Peace, Love and Barbecue

As I began my assignment to photograph The Original Ronnie’s BBQ for the Food Issue, I had no idea I’d be spending 15 hours with one of the most interesting and friendly guys in Richmond.

Ronnie Logan’s BBQ joint is only about five miles outside of Richmond, but it’s a world away from the traffic and congestion of the city.

“You come out here to exhale,” he says with a smile.

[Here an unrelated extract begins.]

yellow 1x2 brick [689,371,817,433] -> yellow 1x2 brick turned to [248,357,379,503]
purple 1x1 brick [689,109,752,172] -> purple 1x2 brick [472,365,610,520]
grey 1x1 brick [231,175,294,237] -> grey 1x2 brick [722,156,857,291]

Logan’s work begins at dawn on Friday, Saturday and Sunday as he fires up the smokers. His day ends when the sun goes down. He takes everything in stride, often gently dispensing wisdom to people who show up looking for help. For example, one gentleman’s water well went dry. Miraculously, well drillers pulled in to buy lunch and Ronnie connected the workers and the man.

Logan, 71, moves slowly and methodically but there’s a reason for that. He works seven days a week. He knows how to pace himself. He recently spent 10 hours in the cold repairing “Big Red,” his beloved cooker he purchased in 2007. He took $17,000 from his 401K settlement to purchase the cooker and “never looked back.”

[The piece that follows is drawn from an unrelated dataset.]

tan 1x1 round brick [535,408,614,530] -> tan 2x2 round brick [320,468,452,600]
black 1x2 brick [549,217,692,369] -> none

As Logan pushes a cart full of ribs and chicken, he says he’s doing this for his grand babies. “A good man will do anything to take care of their family. They will work at a job they can’t stand,” he says. “But I have an opportunity to do something I love to do, and I am blessed for it.”

Each morning on the weekend, Ronnie Logan starts the cookers at dawn so the barbecue will be ready for lunchtime customers.
Logan cooks all day on Friday, Saturday and Sunday while listening to music on his Apple Music playlist which is pumped through an ancient-looking speaker.
Barbecue chicken goes on a smaller grill while ribs and brisket sit on his larger cooker.
People drive in from all over the region to indulge in Logan’s ribs.
Hickory wood for the barbecue cookers.
Barbecue brisket.
Emmanuel Logan is in charge of cooking Ronnie’s mac-and-cheese.
Burnt ends are a customer favorite.
Ronnie’s Original Barbecue is a family affair with several members of the family contributing to the business’ success.
Ronnie Logan inspects his ribs, brisket and chicken.
Ronnie often steps out from behind the cooker to chat with customers. The Virginia Capital Trail runs right past the restaurant, so cyclists are frequent customers.
Ronnie and his son Darryl Logan.
Ronnie’s barbecue platter.
“The secret ingredient is always love.”